2. “A little over a year ago,” he says, “we came to a realization that you really have to have the city use the network.” MetroFi began insisting that their muni partners agree to be anchor tenants on the network, paying for services that, Chuck says, deliver “real value” to the city. In Riverside, for instance, MetroFi is working with AT&T to deploy an open network for subscribers in the city, alongside a licensed 4.9 public safety network. Chuck sees muni applications, particularly on the licenses 4.9 band as the “future” of muni Wi-Fi.
3. EarthLink tried to rapidly carve a new market in muni wireless to replace its eroding base of dial-up customers. “Companies based on subscriptions have a hard time embracing a new business model,” says Chuck. “We didn’t come into this business with an installed base of customers. We could really pick our customers. We lowered the barriers of adoption. That’s because we have a business of charging advertisers instead of users. I think it’s great we can offer free Internet access but we’re really doing it because we can make more money that way.” By offering free ad-supported Wi-Fi, MetroFi is able to enjoy an income from the advertising as it attracts potential customers. “It means no customer acquisition costs,” says Chuck, “Ours is virtually zero.”

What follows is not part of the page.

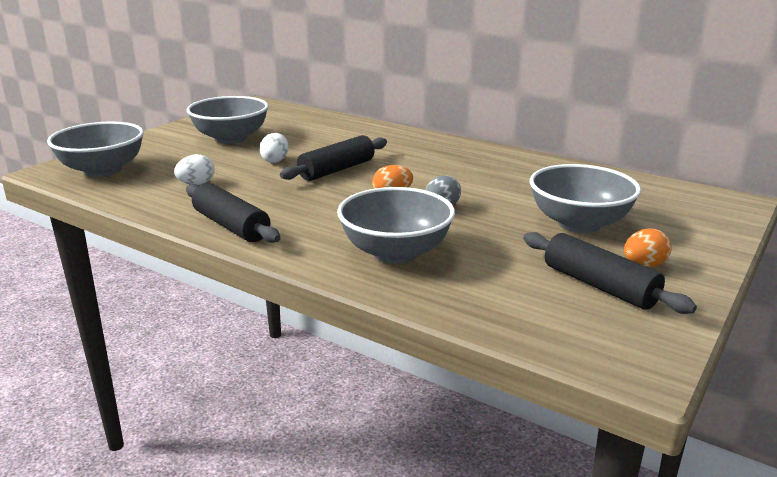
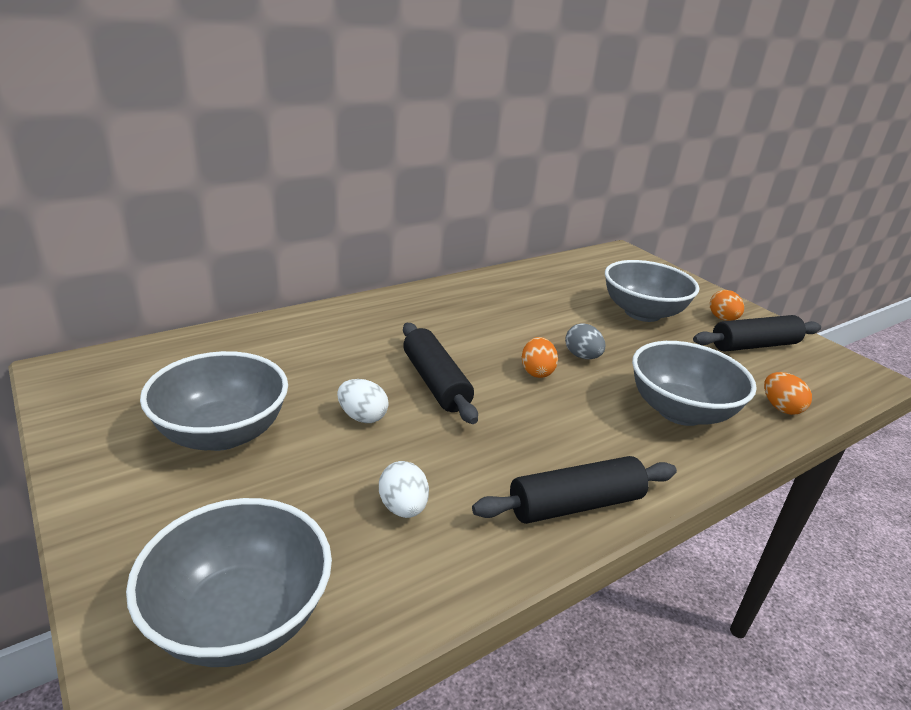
camera: 70 degrees left, 5 degrees up
(464, 301) = (780, 408): none -> orange egg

The ad support within the model is what Chuck calls the “higher volume, lower cost route and also the differentiated service route. The only network that can really offer a differentiated broadband service with the service being free is Wi-Fi.”
Of course, there is the cost of deployment. And that, says Chuck, is “one of the reasons why MetroFi moved to the anchor tenant model. The payback was too long without that as an additional revenue stream.”






Sorry, but this appears to be just more ho hum hype considering the status of the failure of the Access Point at N. Lombard and N. Jersey St. and the lack of anything being done to correct same.